> **À compléter**
a: Dans le texte sur la décision du tribunal, recopiez le passage qui commence par « Le Tribunal administratif » et va jusqu'à « à l'aide juridictionnelle. ».
b: Les affirmations suivantes concordent-elles avec le texte sur la décision du tribunal ? Répondez par oui ou par non et citez les mots du texte qui permettent de trancher.
(i) Le préfet de la Seine-Saint-Denis a délivré une carte de résident au requérant le 29 septembre 2025.
(ii) Le requérant a renoncé à ses demandes de frais de justice.
(iii) L'État doit verser 1 500 euros à l'avocat du requérant.
c: Donnez la suite du texte sur la décision du tribunal, à partir de sa dernière phrase.

> **Texte à analyser**
▬▬▬▬▬▬

Le Tribunal administratif de Montreuil a pris acte du désistement de M. B... de ses conclusions en annulation et injonction, après que le préfet de la Seine-Saint-Denis lui a délivré une carte de résident le 29 septembre 2025. Le requérant, qui avait contesté le refus implicite de renouvellement de son titre de séjour, a maintenu ses demandes de frais de justice. Sur le fondement de l'article L. 761-1 du code de justice administrative et de l'article 37 de la loi du 10 juillet 1991, l'État a été condamné à verser 1 100 euros à son avocat, sous réserve de renonciation à l'aide juridictionnelle.

▬▬▬▬▬▬

> **Données fournies**
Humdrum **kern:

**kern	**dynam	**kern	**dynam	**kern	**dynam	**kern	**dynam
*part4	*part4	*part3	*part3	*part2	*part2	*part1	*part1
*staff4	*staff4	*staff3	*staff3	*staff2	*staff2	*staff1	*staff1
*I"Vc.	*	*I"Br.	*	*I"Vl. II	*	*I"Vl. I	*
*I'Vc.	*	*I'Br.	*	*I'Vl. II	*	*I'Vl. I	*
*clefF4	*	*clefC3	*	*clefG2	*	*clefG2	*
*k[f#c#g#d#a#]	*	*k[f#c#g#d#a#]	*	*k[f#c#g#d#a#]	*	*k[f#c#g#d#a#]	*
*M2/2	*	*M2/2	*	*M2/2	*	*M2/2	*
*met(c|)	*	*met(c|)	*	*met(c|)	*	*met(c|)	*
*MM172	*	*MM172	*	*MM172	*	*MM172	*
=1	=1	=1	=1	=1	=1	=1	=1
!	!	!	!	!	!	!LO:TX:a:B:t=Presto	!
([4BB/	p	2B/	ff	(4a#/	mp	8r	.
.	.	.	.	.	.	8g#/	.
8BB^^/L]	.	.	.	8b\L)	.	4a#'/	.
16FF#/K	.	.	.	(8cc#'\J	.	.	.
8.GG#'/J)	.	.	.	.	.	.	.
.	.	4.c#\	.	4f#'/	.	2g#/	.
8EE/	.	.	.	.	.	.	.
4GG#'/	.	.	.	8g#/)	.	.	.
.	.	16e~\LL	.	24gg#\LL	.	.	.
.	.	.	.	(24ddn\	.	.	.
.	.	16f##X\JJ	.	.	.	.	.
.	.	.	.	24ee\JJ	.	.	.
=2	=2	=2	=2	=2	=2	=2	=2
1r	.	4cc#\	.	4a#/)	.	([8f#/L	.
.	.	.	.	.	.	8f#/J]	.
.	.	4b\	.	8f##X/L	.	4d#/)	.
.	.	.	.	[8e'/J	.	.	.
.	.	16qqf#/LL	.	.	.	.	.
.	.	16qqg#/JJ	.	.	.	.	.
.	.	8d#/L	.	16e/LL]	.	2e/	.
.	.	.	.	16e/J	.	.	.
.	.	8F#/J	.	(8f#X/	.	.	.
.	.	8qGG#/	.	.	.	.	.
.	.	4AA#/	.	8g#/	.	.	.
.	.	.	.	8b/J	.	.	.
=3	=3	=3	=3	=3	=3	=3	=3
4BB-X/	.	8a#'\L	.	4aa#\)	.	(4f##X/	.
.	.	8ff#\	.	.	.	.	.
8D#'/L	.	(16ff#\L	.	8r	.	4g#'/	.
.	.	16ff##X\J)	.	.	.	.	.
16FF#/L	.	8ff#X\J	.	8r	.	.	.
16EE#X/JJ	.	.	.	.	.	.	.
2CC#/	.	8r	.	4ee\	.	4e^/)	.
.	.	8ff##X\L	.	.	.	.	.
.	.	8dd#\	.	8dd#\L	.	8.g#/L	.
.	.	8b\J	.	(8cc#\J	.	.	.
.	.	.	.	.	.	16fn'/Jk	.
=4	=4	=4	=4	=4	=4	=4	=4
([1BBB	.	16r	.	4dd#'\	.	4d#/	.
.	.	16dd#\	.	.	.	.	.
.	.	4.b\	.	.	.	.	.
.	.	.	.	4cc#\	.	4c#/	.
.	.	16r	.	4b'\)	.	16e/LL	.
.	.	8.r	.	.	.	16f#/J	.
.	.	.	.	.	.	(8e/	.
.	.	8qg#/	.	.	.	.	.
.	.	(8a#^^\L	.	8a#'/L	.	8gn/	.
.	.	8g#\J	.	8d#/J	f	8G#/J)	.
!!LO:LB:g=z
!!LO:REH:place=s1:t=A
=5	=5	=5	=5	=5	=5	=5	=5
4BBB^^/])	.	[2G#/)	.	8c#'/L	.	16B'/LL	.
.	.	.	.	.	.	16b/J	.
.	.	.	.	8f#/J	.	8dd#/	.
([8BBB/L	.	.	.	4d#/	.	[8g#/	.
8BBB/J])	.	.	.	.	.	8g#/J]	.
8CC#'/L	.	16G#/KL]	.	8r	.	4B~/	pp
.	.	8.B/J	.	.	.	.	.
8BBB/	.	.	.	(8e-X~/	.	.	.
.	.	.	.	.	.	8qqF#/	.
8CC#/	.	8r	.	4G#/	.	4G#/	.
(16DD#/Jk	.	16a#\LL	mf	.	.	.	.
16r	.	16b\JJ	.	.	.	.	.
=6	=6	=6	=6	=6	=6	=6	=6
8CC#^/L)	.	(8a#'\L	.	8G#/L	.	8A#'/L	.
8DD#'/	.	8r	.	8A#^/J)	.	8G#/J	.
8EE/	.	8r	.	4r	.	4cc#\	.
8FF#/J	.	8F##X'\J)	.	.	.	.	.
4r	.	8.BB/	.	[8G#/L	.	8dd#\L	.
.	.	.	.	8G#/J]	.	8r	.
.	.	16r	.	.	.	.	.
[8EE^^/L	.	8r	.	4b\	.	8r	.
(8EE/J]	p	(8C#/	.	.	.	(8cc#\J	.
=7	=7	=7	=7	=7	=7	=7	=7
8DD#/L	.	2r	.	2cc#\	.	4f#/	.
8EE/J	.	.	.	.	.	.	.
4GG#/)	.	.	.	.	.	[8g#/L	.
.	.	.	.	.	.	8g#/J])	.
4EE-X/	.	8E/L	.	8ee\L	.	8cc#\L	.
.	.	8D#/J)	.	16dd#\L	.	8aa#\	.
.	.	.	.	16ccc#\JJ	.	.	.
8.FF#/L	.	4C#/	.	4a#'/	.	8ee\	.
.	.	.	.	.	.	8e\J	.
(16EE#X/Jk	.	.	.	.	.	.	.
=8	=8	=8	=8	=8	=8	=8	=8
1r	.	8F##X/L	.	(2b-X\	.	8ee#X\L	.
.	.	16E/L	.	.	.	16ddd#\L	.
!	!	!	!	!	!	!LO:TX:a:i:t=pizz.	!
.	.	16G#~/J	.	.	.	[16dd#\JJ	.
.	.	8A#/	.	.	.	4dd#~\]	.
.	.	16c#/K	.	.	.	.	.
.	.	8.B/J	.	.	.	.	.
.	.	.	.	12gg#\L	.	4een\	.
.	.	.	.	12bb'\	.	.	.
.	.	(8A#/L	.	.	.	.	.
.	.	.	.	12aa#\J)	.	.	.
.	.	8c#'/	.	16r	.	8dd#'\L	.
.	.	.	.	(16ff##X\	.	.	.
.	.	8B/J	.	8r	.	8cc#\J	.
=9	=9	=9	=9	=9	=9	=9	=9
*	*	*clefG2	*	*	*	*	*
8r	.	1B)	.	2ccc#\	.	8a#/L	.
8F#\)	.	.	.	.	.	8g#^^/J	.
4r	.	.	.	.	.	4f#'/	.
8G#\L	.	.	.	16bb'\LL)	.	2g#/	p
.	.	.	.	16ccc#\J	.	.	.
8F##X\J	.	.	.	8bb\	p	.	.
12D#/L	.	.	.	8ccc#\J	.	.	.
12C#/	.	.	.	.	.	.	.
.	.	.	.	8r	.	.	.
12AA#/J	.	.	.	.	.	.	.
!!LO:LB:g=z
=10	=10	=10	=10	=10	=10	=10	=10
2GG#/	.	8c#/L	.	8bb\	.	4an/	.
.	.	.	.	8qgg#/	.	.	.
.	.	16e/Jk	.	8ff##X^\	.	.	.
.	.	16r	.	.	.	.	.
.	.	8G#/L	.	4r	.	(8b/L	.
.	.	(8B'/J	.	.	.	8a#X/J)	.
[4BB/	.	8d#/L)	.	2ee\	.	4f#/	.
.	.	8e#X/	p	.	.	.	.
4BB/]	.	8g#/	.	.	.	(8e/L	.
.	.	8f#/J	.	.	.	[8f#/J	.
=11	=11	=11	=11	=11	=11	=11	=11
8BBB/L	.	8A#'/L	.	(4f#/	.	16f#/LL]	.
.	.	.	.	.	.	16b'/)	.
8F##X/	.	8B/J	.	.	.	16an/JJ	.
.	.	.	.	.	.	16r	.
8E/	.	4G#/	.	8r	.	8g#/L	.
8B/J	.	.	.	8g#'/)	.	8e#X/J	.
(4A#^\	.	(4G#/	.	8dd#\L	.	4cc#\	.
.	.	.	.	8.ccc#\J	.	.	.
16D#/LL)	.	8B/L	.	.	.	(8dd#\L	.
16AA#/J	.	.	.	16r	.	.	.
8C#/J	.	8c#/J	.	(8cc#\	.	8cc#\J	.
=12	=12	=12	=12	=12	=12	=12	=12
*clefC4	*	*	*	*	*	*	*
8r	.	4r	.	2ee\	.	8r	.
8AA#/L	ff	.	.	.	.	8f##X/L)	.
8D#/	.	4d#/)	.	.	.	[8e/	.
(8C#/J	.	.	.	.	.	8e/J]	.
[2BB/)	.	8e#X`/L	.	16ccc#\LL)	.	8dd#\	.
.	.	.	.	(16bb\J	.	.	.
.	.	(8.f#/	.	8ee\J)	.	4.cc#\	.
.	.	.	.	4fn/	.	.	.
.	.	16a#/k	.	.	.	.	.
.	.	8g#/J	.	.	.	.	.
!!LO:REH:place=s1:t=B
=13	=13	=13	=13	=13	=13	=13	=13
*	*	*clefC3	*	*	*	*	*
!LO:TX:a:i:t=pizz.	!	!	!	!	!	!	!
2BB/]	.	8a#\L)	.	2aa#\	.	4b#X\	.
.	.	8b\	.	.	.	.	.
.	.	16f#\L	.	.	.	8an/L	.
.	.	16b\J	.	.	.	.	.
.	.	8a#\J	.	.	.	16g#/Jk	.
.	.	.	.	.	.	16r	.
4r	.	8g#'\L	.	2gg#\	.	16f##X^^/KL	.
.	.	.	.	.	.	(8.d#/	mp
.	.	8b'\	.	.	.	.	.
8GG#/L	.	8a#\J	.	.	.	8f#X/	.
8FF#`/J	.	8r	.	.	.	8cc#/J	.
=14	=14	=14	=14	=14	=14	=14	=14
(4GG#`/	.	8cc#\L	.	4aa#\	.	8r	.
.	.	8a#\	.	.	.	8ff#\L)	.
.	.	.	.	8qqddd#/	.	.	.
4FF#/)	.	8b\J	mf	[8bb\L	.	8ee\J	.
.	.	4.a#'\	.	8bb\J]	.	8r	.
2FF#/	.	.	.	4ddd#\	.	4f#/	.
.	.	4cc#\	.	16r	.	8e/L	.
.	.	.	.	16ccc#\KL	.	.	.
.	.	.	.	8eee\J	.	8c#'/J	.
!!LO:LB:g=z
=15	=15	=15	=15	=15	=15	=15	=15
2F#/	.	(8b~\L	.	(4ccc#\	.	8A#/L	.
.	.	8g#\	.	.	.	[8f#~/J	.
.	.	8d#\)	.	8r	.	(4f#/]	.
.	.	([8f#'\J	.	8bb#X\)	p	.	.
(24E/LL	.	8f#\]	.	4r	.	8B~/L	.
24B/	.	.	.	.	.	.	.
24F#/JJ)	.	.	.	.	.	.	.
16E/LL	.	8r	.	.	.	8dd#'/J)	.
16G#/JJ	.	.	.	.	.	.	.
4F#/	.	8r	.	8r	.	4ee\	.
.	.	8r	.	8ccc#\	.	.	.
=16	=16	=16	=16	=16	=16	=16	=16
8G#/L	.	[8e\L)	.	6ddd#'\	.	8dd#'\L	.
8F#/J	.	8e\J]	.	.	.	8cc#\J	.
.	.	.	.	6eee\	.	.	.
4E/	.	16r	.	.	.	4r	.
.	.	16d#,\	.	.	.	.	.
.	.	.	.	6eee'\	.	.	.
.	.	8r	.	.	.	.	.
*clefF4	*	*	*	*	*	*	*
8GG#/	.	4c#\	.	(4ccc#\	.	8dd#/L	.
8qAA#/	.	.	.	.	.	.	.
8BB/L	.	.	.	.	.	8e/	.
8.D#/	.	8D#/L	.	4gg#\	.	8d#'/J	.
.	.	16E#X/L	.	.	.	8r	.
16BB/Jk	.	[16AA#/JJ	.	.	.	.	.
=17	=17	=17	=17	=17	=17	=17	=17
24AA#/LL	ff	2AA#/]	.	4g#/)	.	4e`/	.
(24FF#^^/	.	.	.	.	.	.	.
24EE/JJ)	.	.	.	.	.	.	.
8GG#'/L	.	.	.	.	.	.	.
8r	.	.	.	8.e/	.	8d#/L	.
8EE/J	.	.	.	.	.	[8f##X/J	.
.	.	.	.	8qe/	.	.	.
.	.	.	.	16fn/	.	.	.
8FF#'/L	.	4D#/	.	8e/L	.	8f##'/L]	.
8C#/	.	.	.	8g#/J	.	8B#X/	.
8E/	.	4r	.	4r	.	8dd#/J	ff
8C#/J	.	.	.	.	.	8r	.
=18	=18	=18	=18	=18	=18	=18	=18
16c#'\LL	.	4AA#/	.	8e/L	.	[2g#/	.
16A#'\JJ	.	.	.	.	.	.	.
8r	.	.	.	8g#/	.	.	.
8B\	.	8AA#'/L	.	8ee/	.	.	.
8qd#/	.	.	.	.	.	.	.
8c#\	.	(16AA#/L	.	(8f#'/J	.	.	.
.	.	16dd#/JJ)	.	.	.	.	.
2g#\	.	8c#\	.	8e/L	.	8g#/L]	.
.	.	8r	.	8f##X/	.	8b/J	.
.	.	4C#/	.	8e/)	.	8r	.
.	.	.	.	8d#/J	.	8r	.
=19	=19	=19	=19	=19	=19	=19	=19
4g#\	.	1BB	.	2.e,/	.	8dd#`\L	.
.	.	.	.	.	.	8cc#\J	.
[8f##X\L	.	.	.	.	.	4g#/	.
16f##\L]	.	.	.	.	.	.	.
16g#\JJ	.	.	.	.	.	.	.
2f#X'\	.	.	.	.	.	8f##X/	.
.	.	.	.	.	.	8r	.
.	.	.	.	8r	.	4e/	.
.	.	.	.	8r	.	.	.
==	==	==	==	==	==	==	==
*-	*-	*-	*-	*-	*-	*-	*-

▬▬▬▬▬▬

> **Réponses rédigées**
a:
Le Tribunal administratif de Montreuil a pris acte du désistement de M. B... de ses conclusions en annulation et injonction, après que le préfet de la Seine-Saint-Denis lui a délivré une carte de résident le 29 septembre 2025. Le requérant, qui avait contesté le refus implicite de renouvellement de son titre de séjour, a maintenu ses demandes de frais de justice. Sur le fondement de l'article L. 761-1 du code de justice administrative et de l'article 37 de la loi du 10 juillet 1991, l'État a été condamné à verser 1 100 euros à son avocat, sous réserve de renonciation à l'aide juridictionnelle.

b:
(i) Oui : « après que le préfet de la Seine-Saint-Denis lui a délivré une carte de résident le 29 septembre 2025 ».
(ii) Non : « a maintenu ses demandes de frais de justice ».
(iii) Non : « l'État a été condamné à verser 1 100 euros à son avocat ».

c:
Texte intégral
Vu la procédure suivante :
Par une requête et un mémoire enregistré les 3 mai 2024 et 11 juin 2024, M. C... B..., représenté par Me Carles, demande au tribunal :
1°) de l’admettre au bénéfice de l’aide juridictionnelle ;
2°) d’annuler la décision implicite par laquelle le préfet de la Seine-Saint-Denis a refusé de renouveler son titre de séjour ;
3°) d’enjoindre au préfet de la Seine-Saint-Denis de lui délivrer une carte de résident ; ou à défaut, de réexaminer sa situation dans un délai de quinze jours à compter de l’ordonnance à intervenir et, dans cette attente, de lui remettre une autorisation provisoire de séjour l’autorisant à travailler ;
4°) de mettre à la charge de l’État (préfet de la Seine-Saint-Denis) la somme de 1 800 euros à verser à Me Carles au titre des dispositions de l’article 37 de la loi du 10 juillet 1991.
Par deux mémoires enregistrés les 12 juillet 2024 et 29 octobre 2025, le préfet de la Seine-Saint-Denis conclut au non-lieu à statuer sur la requête.
Il fait valoir, dans le dernier état de ses écritures, qu’une carte de résident a été délivré au requérant le 29 septembre 2025.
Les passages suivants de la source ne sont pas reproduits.